'Peppe 'o craparo' nel ricordo del nipote Società
Per puro caso ci siamo imbattuti in un giovane lavoratore, dipendente della nota concessionaria di automobili SARA s.r.l. di Roberto Ricciardi ed abbiamo scoperto che questi è un nipote di Giuseppe Sorice, più comunemente conosciuto come “Peppe ‘o craparo”, “Peppe ‘o pecuraro” e da alcuni apostrofato anche come “Peppe piglianculo” (foto in basso).
Un’espressione quest’ultima abbastanza forte ma sicuramente non irriverente, anzi tutt’altro perché in chi la pronunciava c’era sempre tanta simpatia.
La verità è che Peppe era molto amato dai beneventani, i quali di sera, di solito negli anni ‘60/70 potevano trovarlo lungo il Corso Garibaldi.
E lì salutava tutti e per tutti aveva una battuta, una parola simpatica e per di più chiamando tutti per nome e cognome.
Spesso, così a volo d’uccello, recitava anche qualche verso della Divina Commedia, dell’Iliade e dell’Odissea.
Sì perché il nostro, che certamente non aveva svolto un corso di studi regolare, conosceva però a memoria non solo queste opere, ma anche la storia dei paladini di Francia e molte altre opere.
Di questo e di altro ne parliamo con Cosimo Sorice (foto in alto), che incontriamo nell’officina meccanica della Opel presso la concessionaria di contrada Pezzapiana.
E’ coniugato con Doriana Micco ed ha una figlioletta, Ilaria.
“Mio zio Peppe - ricorda oggi con orgoglio questo simpatico giovane - non era affatto un ignorante come molti potrebbero pensare essendo lui un semplice pecoraio. Egli era solito portare con sé sempre un po’ di libri e gli studenti quando lo incontravano per strada spesso gli chiedevano di aiutarli a fare i compiti e lui, sempre disponibile, dimostrava quanto profonde fossero le sue conoscenze in ogni campo ed è per questo che fu anche conosciuto come ‹Poeta pastore di Benevento›”.
Ed ora Cosimo è come un fiume in piena e vuole parlarci ancora del suo caro zio dimostrando di avere tanta voglia di fare giustizia di tante dicerie e recuperare così la sua memoria.
“Grazie alla sua cultura partecipò e superò brillantemente i provini del noto programma di Mike Bongiorno ‘Lascia o raddoppia’, ma a causa del suo carattere irascibile venne espulso. Negli anni ’70, quando purtroppo non aveva più le sue pecore, era solito passare il tempo seduto su uno sgabello sull’uscio di casa, nel centro storico di Benevento al Vico I° Trescene, con i suoi amati libri e spesso chiamava ‘a rapporto’ i nipotini che giocavano in strada per far leggere loro alcune pagine di qualche opera e poi faceva un’attenta spiegazione. Morì nel luglio del 1990 a seguito di un’enfisema polmonare”.
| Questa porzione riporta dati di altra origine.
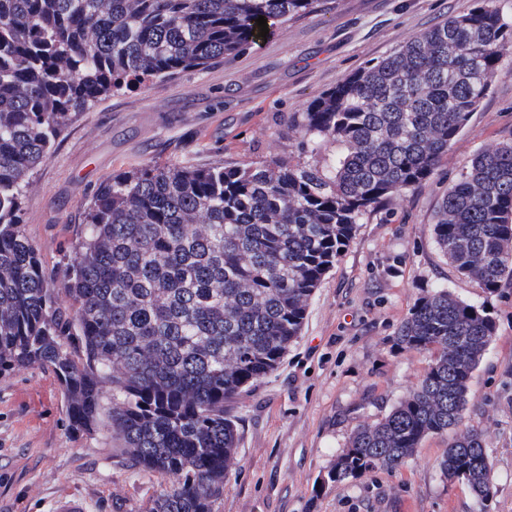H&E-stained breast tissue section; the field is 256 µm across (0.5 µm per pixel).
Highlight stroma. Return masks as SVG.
Instances as JSON below:
<instances>
[{
    "label": "stroma",
    "instance_id": "obj_1",
    "mask_svg": "<svg viewBox=\"0 0 512 512\" xmlns=\"http://www.w3.org/2000/svg\"><path fill=\"white\" fill-rule=\"evenodd\" d=\"M472 0H328L234 59L103 97L83 112L30 178L26 232L57 267L103 181L149 161L199 166L272 159L327 163L336 148L307 142L290 120L346 76L398 50ZM512 137V47L488 95L422 186L365 216L316 290L302 333L279 368L231 403L237 464L217 512H473L474 498L438 462L449 436L424 439L407 462L316 492L358 425L387 415L418 385L427 354L396 333L416 300L444 287L486 306L496 333L470 382L496 493L487 512H512V280L495 293L459 275L431 226L443 194L481 151ZM171 477L131 465L107 431L68 429L54 375L0 377V512H51L77 495L91 512H146Z\"/></svg>",
    "mask_w": 512,
    "mask_h": 512
}]
</instances>
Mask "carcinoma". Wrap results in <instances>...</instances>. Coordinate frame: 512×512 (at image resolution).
<instances>
[{
  "mask_svg": "<svg viewBox=\"0 0 512 512\" xmlns=\"http://www.w3.org/2000/svg\"><path fill=\"white\" fill-rule=\"evenodd\" d=\"M320 6L0 0V376L51 370L71 432L103 426L131 465L174 477L146 512H216L236 465L229 403L276 370L357 224L434 174L488 94L512 24L474 0L309 102L294 124L338 146L327 166L148 164L112 176L56 271L22 224L29 177L99 98L231 59L258 41L259 16L272 29ZM432 234L487 292L512 276V138L448 188ZM495 331L484 305L446 289L418 298L397 332L430 355L418 387L358 426L316 489L398 466L452 431L440 471L484 507L493 467L466 418Z\"/></svg>",
  "mask_w": 512,
  "mask_h": 512,
  "instance_id": "cac0c4a2",
  "label": "carcinoma"
}]
</instances>
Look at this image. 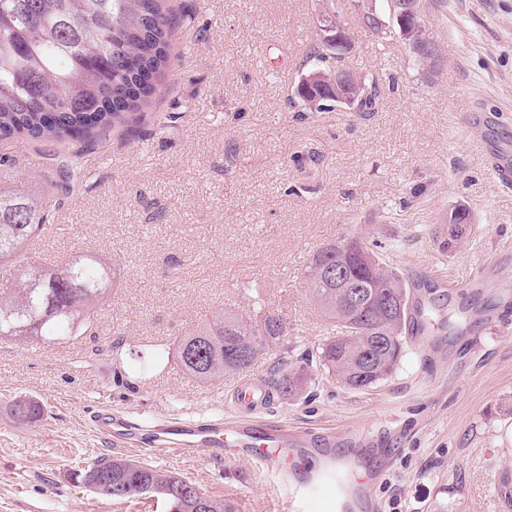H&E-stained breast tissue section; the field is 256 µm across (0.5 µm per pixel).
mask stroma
<instances>
[{
    "mask_svg": "<svg viewBox=\"0 0 512 512\" xmlns=\"http://www.w3.org/2000/svg\"><path fill=\"white\" fill-rule=\"evenodd\" d=\"M192 17L167 69L122 134L0 140V181L51 194V229L32 257L54 266L82 248L112 262V294L91 330L57 344L0 343V512H168L158 497L112 500L75 485L104 457L178 473L238 512H291L293 488L246 457L114 447L91 411L166 418L232 415L237 378L187 375L175 344L225 311L281 314L288 334L250 369L269 380L335 330L308 291L313 254L344 237L382 242L425 309L462 331L412 346L385 380L344 387L322 368L262 423L326 432L371 428L394 455L368 491L378 512H512V187L487 156L512 149V0H419L435 53L362 23L367 0H170ZM353 41L333 59L379 88L375 112L302 110L322 17ZM472 224L457 247L434 232L456 205ZM44 408L18 424L9 404Z\"/></svg>",
    "mask_w": 512,
    "mask_h": 512,
    "instance_id": "35a3bbf8",
    "label": "stroma"
}]
</instances>
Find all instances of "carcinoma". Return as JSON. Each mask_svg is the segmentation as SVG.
I'll return each instance as SVG.
<instances>
[{
  "instance_id": "cac0c4a2",
  "label": "carcinoma",
  "mask_w": 512,
  "mask_h": 512,
  "mask_svg": "<svg viewBox=\"0 0 512 512\" xmlns=\"http://www.w3.org/2000/svg\"><path fill=\"white\" fill-rule=\"evenodd\" d=\"M190 16H172L164 0H0V137L33 139L87 137L105 133L138 111L151 96L147 84L167 68L175 28ZM419 57L430 59L431 43L418 30L408 36ZM313 72L329 55L322 41L310 51ZM295 98L309 112H323L336 103L314 89ZM376 84L365 85L354 100L357 112L375 111ZM54 208L50 195H21L0 187V340L25 343L67 339L90 326L112 290V264L91 252H78L57 269L30 260V241L46 226ZM370 254L375 269H364L353 248ZM344 269L345 277L362 283L375 299L397 295L398 320L372 312L364 319L343 303L336 285L318 272L319 257ZM308 288L320 312L339 329L338 336L319 346L316 362L351 389L385 380L406 349L405 331L412 330L410 285L383 261L376 244L344 238L318 249L306 271ZM288 335L284 318L269 310L248 318L216 313L211 320L179 337L176 348L182 369L195 380L247 373L256 359ZM250 347L249 360L237 363L226 352ZM278 377L271 387L293 396L308 380L306 367L278 358ZM14 418L33 423L41 416L39 402L18 399ZM100 464L128 482L127 498L150 482L154 494L171 512H190L192 504L171 498L166 490L185 478L123 458H102Z\"/></svg>"
}]
</instances>
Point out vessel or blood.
<instances>
[{
	"label": "vessel or blood",
	"mask_w": 512,
	"mask_h": 512,
	"mask_svg": "<svg viewBox=\"0 0 512 512\" xmlns=\"http://www.w3.org/2000/svg\"><path fill=\"white\" fill-rule=\"evenodd\" d=\"M274 401L271 389L262 383H246L236 394V403L248 413L266 409ZM93 427L106 438L127 444L130 424L125 415L112 408H101L90 416ZM373 443L371 437L359 436L352 447L337 448L335 442H323L324 463L312 473L303 486L305 494L319 488L332 491L336 512H348L349 507H367V488L381 471L372 463H360L359 458ZM309 441L287 429H272L251 420L212 419L207 421L166 419L153 426L149 443L154 450H177L195 453L205 450L214 456L245 454L260 462L266 472L284 480L288 477L287 463L303 459Z\"/></svg>",
	"instance_id": "vessel-or-blood-1"
}]
</instances>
Giuseppe Sorice era nato ad Altavilla Irpina il 3 novembre 1924, figlio di Pietro (nato nel 1899), pastore beneventano molto conosciuto in città, e Antonietta D’Aunno (nata nel 1900).
Dopo le scuole elementari continuò gli studi presso il collegio “La Salle”, dove si verificò il primo spiacevole episodio: nonostante fosse uno studente esemplare, a seguito di un’accesa discussione, lanciò un professore giù dalla finestra e fu condannato per la prima volta a circa sei anni di carcere.
Scontata la sua pena iniziò a lavorare con il padre come pastore e usava chiamare le sue pecore “i soldati” e le comandava come tali, portandole perfino al corso Garibaldi, in piazza Roma per assistere ai comizi dei politici e per questo fu nuovamente arrestato.
Nel 1956, l’anno di una fortissima nevicata a seguito della quale scarseggiava l’erba per far mangiare le pecore, portò, insieme al fratello minore Vincenzo, tutto il suo gregge davanti alla Prefettura, in segno di protesta, al fine di ottenere un contributo per sfamare i suoi animali.
Era perennemente in contrasto con le forze dell’ordine, in particolar modo con i vigili urbani: un giorno un vigile urbano tentò di sequestrargli una delle sue pecore perché pascolavano nel centro della città, ma lui reagì a suo modo colpendolo con un bastone e per il vigile fu necessario fare ricorso alle cure dell’ospedale.
Negli anni collezionò varie condanne, tutte per rissa. Le uniche persone di cui aveva timore erano il padre e il fratello Damiano.